The party of Nelson Mandela, which led the liberation of South Africa from the shackles of white-minority apartheid rule, has been weakened by historically poor electoral showings and factionalism. A more than 800-page report containing nearly four years of testimonies collected by a judicial panel on graft was handed to Ramaphosa on Tuesday.
The ANC is accused in the report of turning a blind eye to graft in state-owned companies which play a significant role in the South African economy.
Ramaphosa declared in his speech Saturday that “those who are guilty of corruption, ill-discipline, factionalism and undermining our democracy find no home” in the ANC, adding the party had been guilty of ignoring “acts of indiscipline”.
In last November’s local elections, a majority of registered voters did not bother to cast votes, and the ANC’s support at the ballot box fell below 50 percent for the first time in its history.

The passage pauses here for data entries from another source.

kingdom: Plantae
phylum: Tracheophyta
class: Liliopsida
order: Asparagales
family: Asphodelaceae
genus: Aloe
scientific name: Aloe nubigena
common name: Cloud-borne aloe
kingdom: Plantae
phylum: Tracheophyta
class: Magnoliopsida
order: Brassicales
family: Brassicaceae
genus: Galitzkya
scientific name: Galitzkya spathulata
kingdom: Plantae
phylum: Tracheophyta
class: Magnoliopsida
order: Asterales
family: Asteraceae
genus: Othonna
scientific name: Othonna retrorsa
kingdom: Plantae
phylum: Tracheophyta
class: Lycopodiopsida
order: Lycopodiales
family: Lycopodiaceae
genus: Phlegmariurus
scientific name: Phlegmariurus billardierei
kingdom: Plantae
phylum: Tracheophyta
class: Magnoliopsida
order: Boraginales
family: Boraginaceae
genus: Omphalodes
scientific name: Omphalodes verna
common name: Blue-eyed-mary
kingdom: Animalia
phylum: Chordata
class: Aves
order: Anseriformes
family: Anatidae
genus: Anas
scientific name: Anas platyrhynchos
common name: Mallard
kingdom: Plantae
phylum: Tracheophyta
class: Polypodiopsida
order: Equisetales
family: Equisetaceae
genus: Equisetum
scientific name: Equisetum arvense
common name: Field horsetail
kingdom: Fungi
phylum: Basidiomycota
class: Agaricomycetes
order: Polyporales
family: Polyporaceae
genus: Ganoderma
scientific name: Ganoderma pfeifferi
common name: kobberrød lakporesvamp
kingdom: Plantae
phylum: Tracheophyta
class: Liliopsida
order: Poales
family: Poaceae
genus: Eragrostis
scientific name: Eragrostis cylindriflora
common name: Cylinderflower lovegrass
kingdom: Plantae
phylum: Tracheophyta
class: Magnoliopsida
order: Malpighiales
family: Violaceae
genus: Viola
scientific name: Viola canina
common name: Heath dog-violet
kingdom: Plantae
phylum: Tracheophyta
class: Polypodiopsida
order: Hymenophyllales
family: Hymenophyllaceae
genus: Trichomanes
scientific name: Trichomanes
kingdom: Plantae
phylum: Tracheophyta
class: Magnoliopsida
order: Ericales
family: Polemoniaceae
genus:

Now party officials are haunted by the possibility of an outright defeat in the 2024 general election.
“The ANC is bleeding. Either we renew the party or we perish,” said party supporter Themba Ubisi, 40, after the celebrations.
Another supporter, Khathu Mathoho, 45, was more optimistic.
“The party is self correcting. There’s a will to do things differently, but (some) elements are resisting change,” they said.
Ramaphosa vowed the party would be renewed.
“Let us cleanse the ANC,” he said. The party’s finances are also in shambles, with one political source confirming the ANC is indeed “broke” and that in addition to unpaid taxes, the party has a deficit of at least 400 million rand ($26 million, 22.6 million euros). On the eve of the ANC’s celebrations, the party held a traditional fundraising dinner attended by businesspeople and senior party supporters. But Ramaphosa’s dinner speech to the gathering was interrupted by an unexplained power outage. Ramaphosa tried to downplay the blackout, which local media is speculating was a security risk and which Police Minister Bheki Cele said is under investigation.